The impeachment heat on Donald Trump ramped up to another level late last month, when Army officer and National Security Council official Alexander Vindman told House investigators about his concerns regarding the now-infamous call between Trump and Ukrainian president Volodymyr Zelensky. When Vindman testified publicly for the first time on Tuesday, Republican counsel Stephen Cantor asked a veiled question about whether Vindman’s loyalties lie with this country or Ukraine. Critics slammed this line of questioning as grossly inappropriate at best, and an anti-Semitic dog whistle at worst.
Vindman, remember, was born in Ukraine and came to this country as a boy. He has spent 20 years defending his adopted country, first as an infantry officer and then as a foreign area specialist. He is a decorated veteran of the Iraq War, having received, among other honors, a Purple Heart and two Defense Meritorious Service Medals.
Any doubt of his devotion to his adopted country should have been put to rest with his opening statement. Watch it here.
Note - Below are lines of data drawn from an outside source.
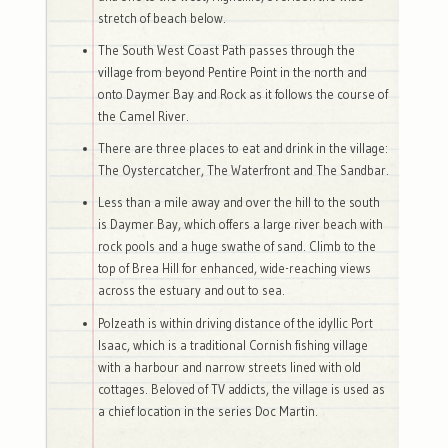
stretch of beach below.
The South West Coast Path passes through the
village from beyond Pentire Point in the north and
onto Daymer Bay and Rock as it follows the course of
the Camel River.
There are three places to eat and drink in the village:
The Oystercatcher, The Waterfront and The Sandbar.
Less than a mile away and over the hill to the south
is Daymer Bay, which offers a large river beach with
rock pools and a huge swathe of sand. Climb to the
top of Brea Hill for enhanced, wide-reaching views
across the estuary and out to sea.
Polzeath is within driving distance of the idyllic Port
Isaac, which is a traditional Cornish fishing village
with a harbour and narrow streets lined with old
cottages. Beloved of TV addicts, the village is used as
a chief location in the series Doc Martin.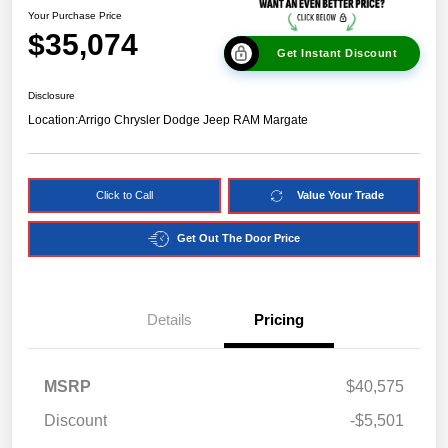
Your Purchase Price
$35,074
Get Instant Discount
Disclosure
Location:
Arrigo Chrysler Dodge Jeep RAM Margate
Click to Call
Value Your Trade
Get Out The Door Price
Details
Pricing
MSRP
$40,575
Discount
-$5,501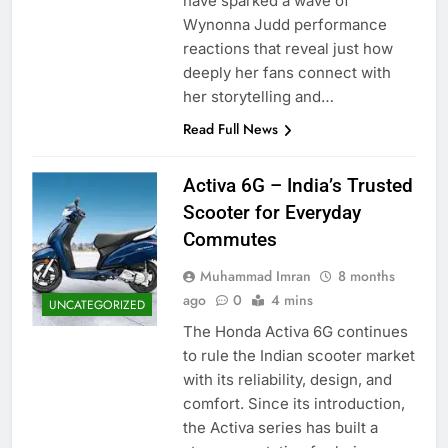
have sparked a wave of
Wynonna Judd performance
reactions that reveal just how
deeply her fans connect with
her storytelling and…
Read Full News
Activa 6G – India’s Trusted
Scooter for Everyday
Commutes
Muhammad Imran
8 months
ago
0
4 mins
UNCATEGORIZED
The Honda Activa 6G continues
to rule the Indian scooter market
with its reliability, design, and
comfort. Since its introduction,
the Activa series has built a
Vindman closed his opening statement with a message to his father, saying that the fact he was sitting in the Capitol today proved that “you made the right decision 40 years ago” to leave what was then the Soviet Union and seek a better life in the United States.
No one could listen to that statement and credibly doubt Vindman’s devotion to the United States. And yet, Republicans and right-wing pundits did so anyway. They did in a way that a number of critics claimed was a reprise of one of the oldest anti-Semitic tropes in the book–dual loyalty.
Well, it turns out that we got ample warning that we’d be hearing this dog whistle. On Monday night, right-wing provocateur and so-called intellectual Dinesh D’Souza sat down with Fox News’ Laura Ingraham to mock some of the left’s heroes of the day, such as Vindman, former American ambassador to Ukraine Marie Yovanovitch, and Brett Kavanaugh accuser Christine Blasey Ford. Watch here.
D’Souza took aim at Vindman, suggesting that his concerns about the appropriateness of Trump insisting that Zelensky investigate former vice president Joe Biden were rooted in policy differences. From where D’Souza was sitting, Vindman’s objections proved that he had a “Ukraine First policy,” in contrast to Trump’s “America First policy.”
It’s hard to get more blatant than that. D’Souza was suggesting that by opposing Trump’s policy objectives, he was putting Ukraine ahead of the United States. Almost as telling, if not more telling, was how Ingraham reacted. She didn’t even try to intervene. Then again, it may have been too much to expect Ingraham to do anything. Soon after Vindman’s secret deposition, she sat there and watched former Bush 43 Justice Department official John Yoo blow a similar dog whistle. Yoo mused, without evidence, that Vindman might have been engaging in espionage for Kiev.
When Mehdi Hasan of The Intercept saw D’Souza’s swipe at Vindman, he was dumbfounded.
It’s hard to blame him. It’s bad enough that D’Souza would dare to question the patriotism of a 20-year career Army officer and a decorated war veteran who has served in both Democratic and Republican administrations. But to do so by blowing an anti-Semitic dog whistle is a new low, even for a man who has long been one of the most loathsome figures on the right. This is a man who has no qualms about uncorking cheap shots at school shooting victims, claimed black slaves were “treated pretty well,” and likened Greta Thunberg to Nazis, among other lowlights.
Julia Ioffe of GQ, who like Vindman is a Soviet-born Jew, noted in an October column that there is “a particularly insidious history” behind questioning the patriotism of Jewish immigrants. She noted that Stalin targeted Soviet Jews with vicious anti-Semitic attacks from 1948 onward, suggesting that they were “rootless cosmopolitans” who were more loyal to Israel than the Soviet Union.
This continued for the better part of three decades, and forced Jews to flee the Soviet Union by the thousands. Ioffe and Vindman’s parents were among them. To Ioffe’s mind, Trump’s rise brought back painful memories of how her parents and Vindman’s parents had their loyalties questioned by Stalin and his successors.
It’s hard to believe that D’Souza didn’t hear about this during his college days at Dartmouth. If he did, and still blew this dog whistle, it’s even more outrageous. Vindman has more honor and integrity in his pinkie than D’Souza has in his whole body.